*** Opening SOURCE EXTRACT ***

Crisis communication fundamentals
Scads of books are available on crisis management and crisis communication (one of my favorites is “Now is Too Late,” by Gerald Baron, whose CrisisBlogger blog is a terrific resource on the topic). The conversation on crisis communication on yesterday’s FIR, though sparked enough interest for me to cover some of my fundamental beliefs about crises and crisis communication.
What is a crisis?
You can’t check your feeds these days without spotting an article proclaiming one incident or another a “PR crisis.” It seems that everyone from experienced journalists to neophyte bloggers have adopted “PR crisis” as a label for any problem an institution might experience. To qualify as a genuine crisis, though, there needs to be a realistic probability that the company’s reputation is at risk. On yesterday’s FIR, we used Wikipedia’s definition, but I like the one from Christine Pearson and Judith Clair that is used in the standard PR textbook, “Effective Public Relations”:
An organizational crisis is a low-probability, high-impact event that threatens the viability of the organization and is characterized by ambiguity of cause, effect, and means of resolution, as well as by a belief that decisions must be made swiftly.”

*** Closing SOURCE EXTRACT ***
*** Opening DATA LISTING ***

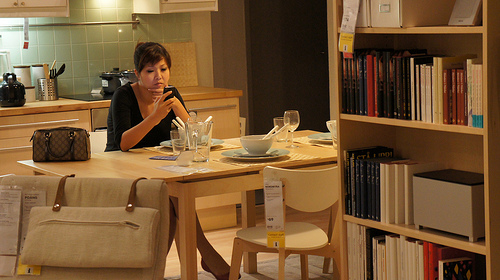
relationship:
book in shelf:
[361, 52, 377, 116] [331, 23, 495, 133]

*** Closing DATA LISTING ***
*** Opening DATA LISTING ***

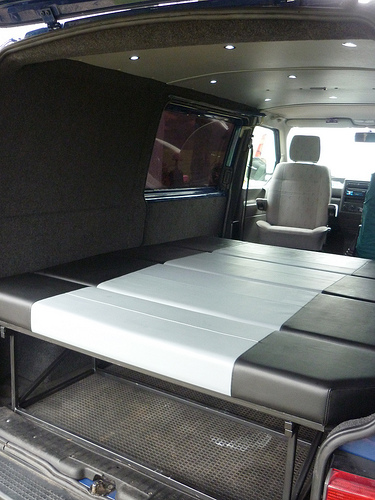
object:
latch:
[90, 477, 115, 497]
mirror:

*** Closing DATA LISTING ***

EXERCISE DIRECTIONS:
Resume the article on crisis communication fundamentals, picking up right after its quoted definition of an organizational crisis. The entries come from a separate source and have no connection to the article on crisis communication.

ANSWER AREA:
My friend Wilma Mathews, co-author of the media relations book “On Deadline” and head of PR at Arizona State University, dismisses a lot of the incidents that many people would call a crisis. At dinner one night not too long after the 9-11 attacks, Wilma told me that she had been asked if she had a crisis communication plan for a terrorist attack on the campus. “That’s not a crisis,” she said, since there is no threat to the university’s reputation. “It’s an emergency.”
Types of crises
Crisis communication literature has tackled the categories of crisis a number of ways. Over the years, I have distilled these into three major categories:
- Meteor crisis—Completely unexpected, a meteor crisis falls from the sky. It’s usually characterized by randomness and senselessness and is viewed as a terrible thing. The organization affected is a victim in a meteor crisis, but nevertheless, confidence in the organization is at risk. Consider the recent shooting in an Omaha shopping mall. This was not the mall’s fault, but people may opt to shop elsewhere after the shooting. How quickly and effectively the organization responds will determine whether it is perceived as complicit or innocent.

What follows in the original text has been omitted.